I had looked at the notes in the updated Douay-Rheims Bible, and saw that the teaching of those days was that Babylon, or Shinar, referred to the city of Rome. It is common in some circles to teach that everything in the Bible is symbolic, not literal. I was surprised to see, according to the notes, that the fall of Babylon meant the fall of Rome. An evil last Pope and apostasy of the church was to occur. Besides being a hopeless case of self-reference complex, it is a plain mangling of scripture.
There are eight references to Shinar in the Bible, Gen. 10:10 being the first. The last, portraying the latter days of Shinar, are in Zechariah 5:11. Babylon, a later New Testament form of Shinar, concludes in the book of Revelation. Sorry Rome, and the Roman Catholic church, but Shinar means the region and city of Babylon.
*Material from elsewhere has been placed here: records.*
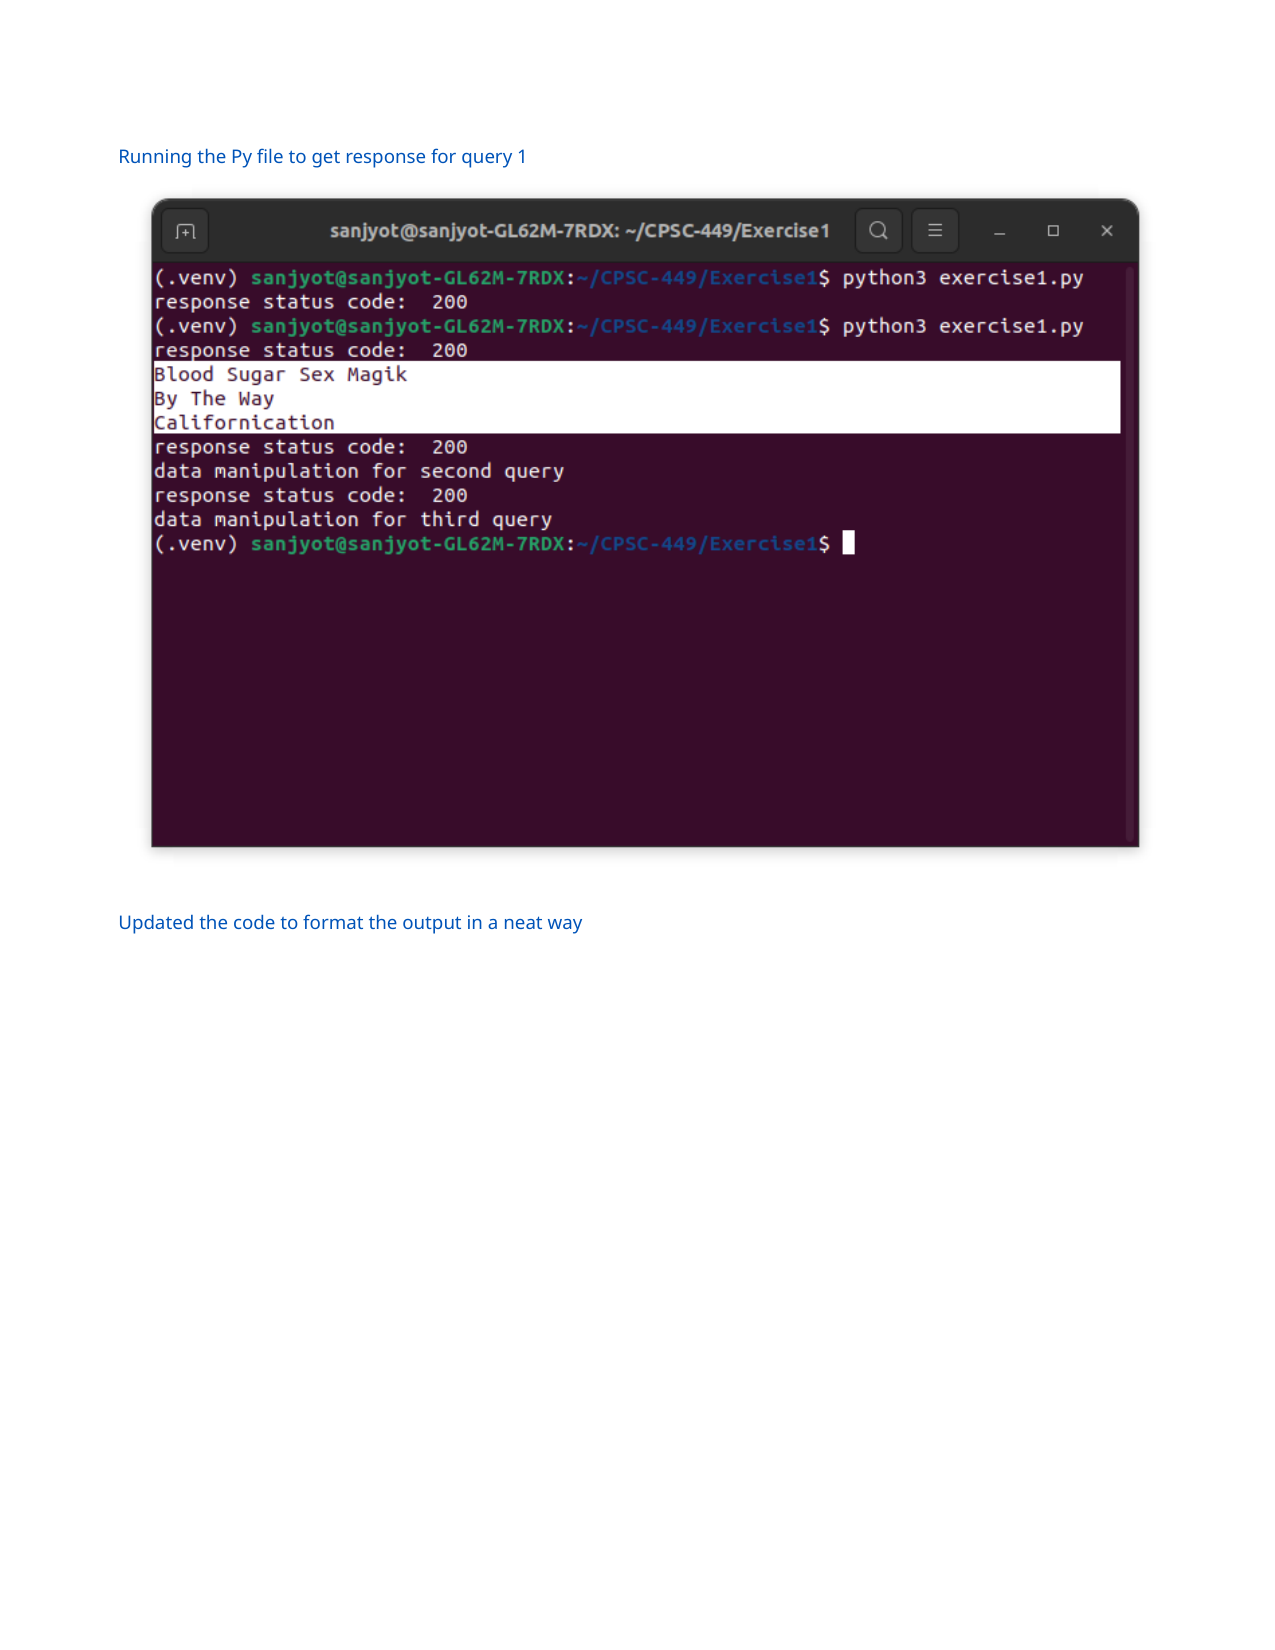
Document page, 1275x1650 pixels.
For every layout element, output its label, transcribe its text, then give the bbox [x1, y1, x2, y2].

picture [118, 169, 1173, 885]
text Updated the code to format the output in a neat way [118, 910, 1157, 961]
text Running the Py file to get response for query 1 [118, 144, 1157, 169]
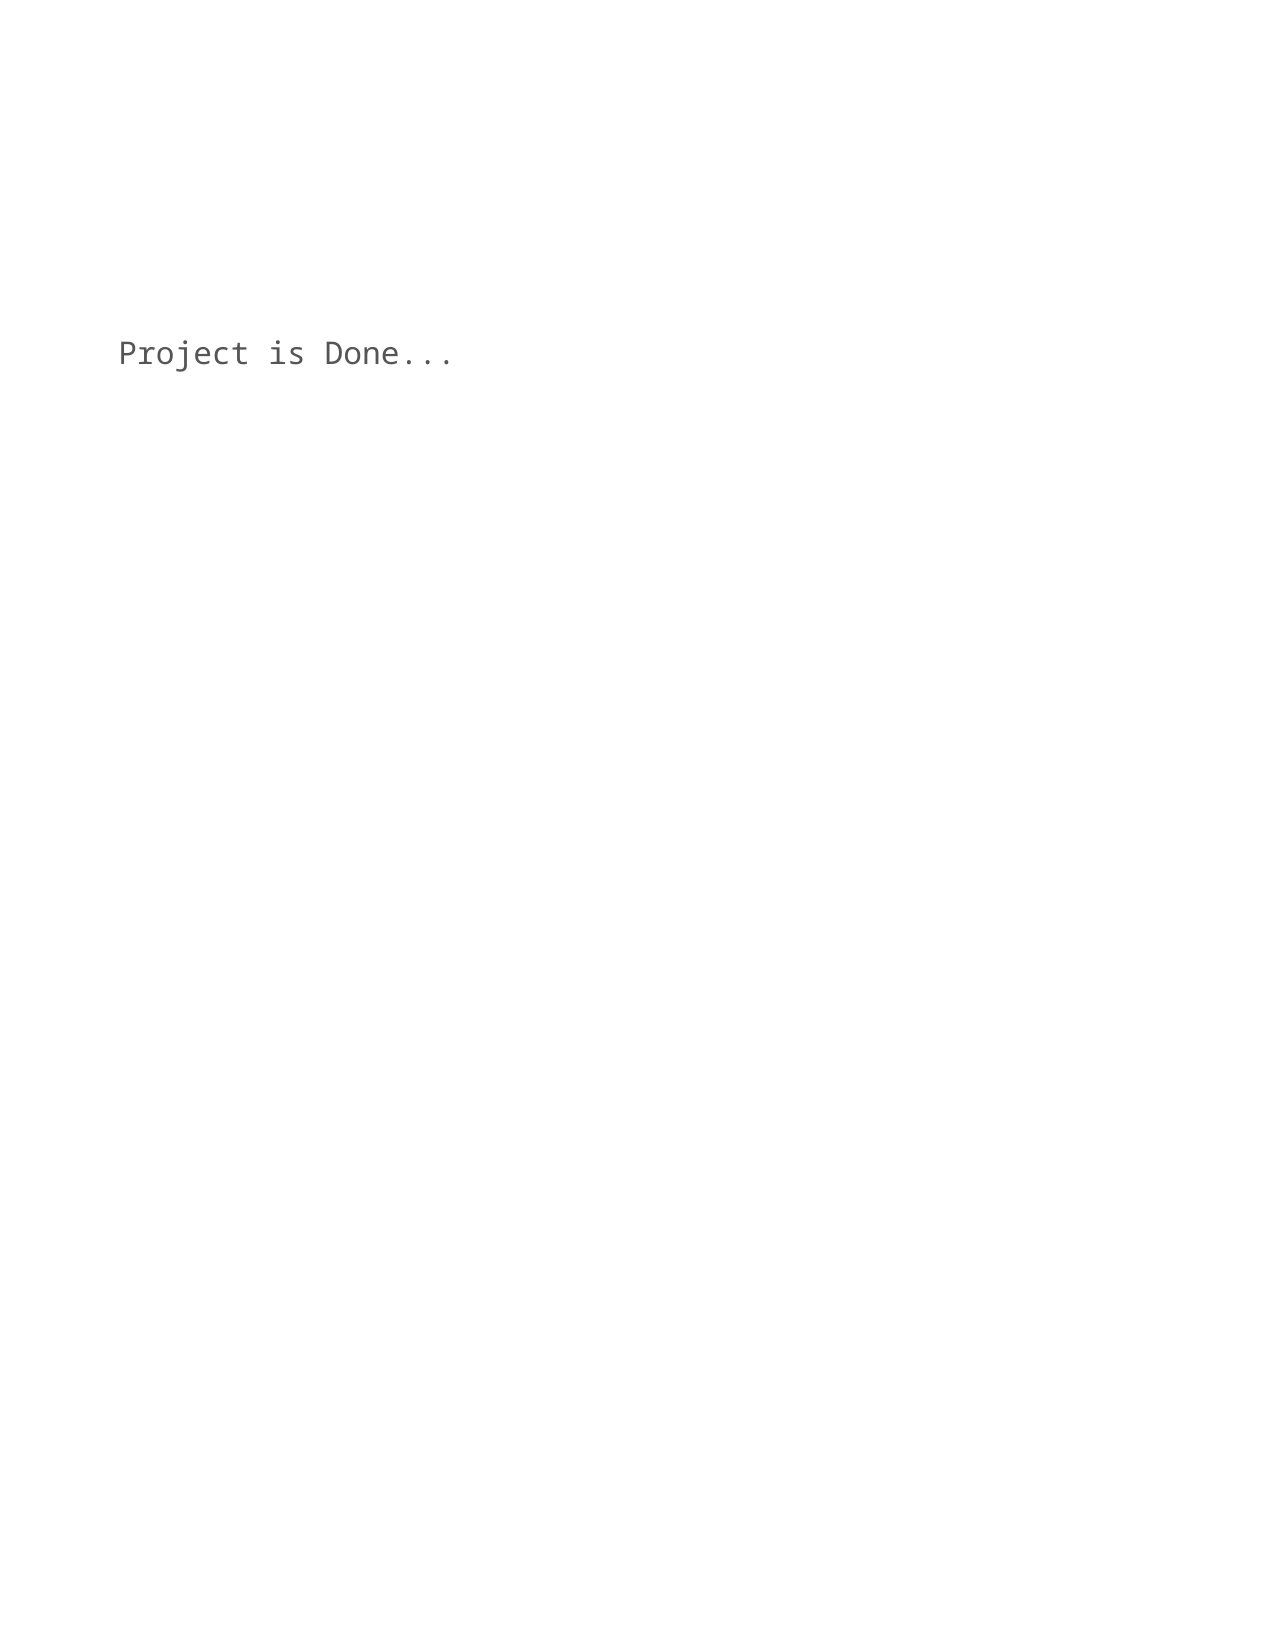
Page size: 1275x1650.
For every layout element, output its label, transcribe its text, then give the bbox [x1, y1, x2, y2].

text Project is Done... [118, 331, 1157, 374]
The Roman church has many similarities to Babylon in customs, dress, and theology, but in order to qualify as Shinar or Babylon, a city would need to be between two rivers. The Tiber is not the Tigress and the Euphrates. Now Rome is old, but Shinar is the oldest civilization known, far older and in a very different location. It is the site of Nimrod, and later of Abraham. How bizarre to have as the psychologists might say, a bad case of "Shinar envy".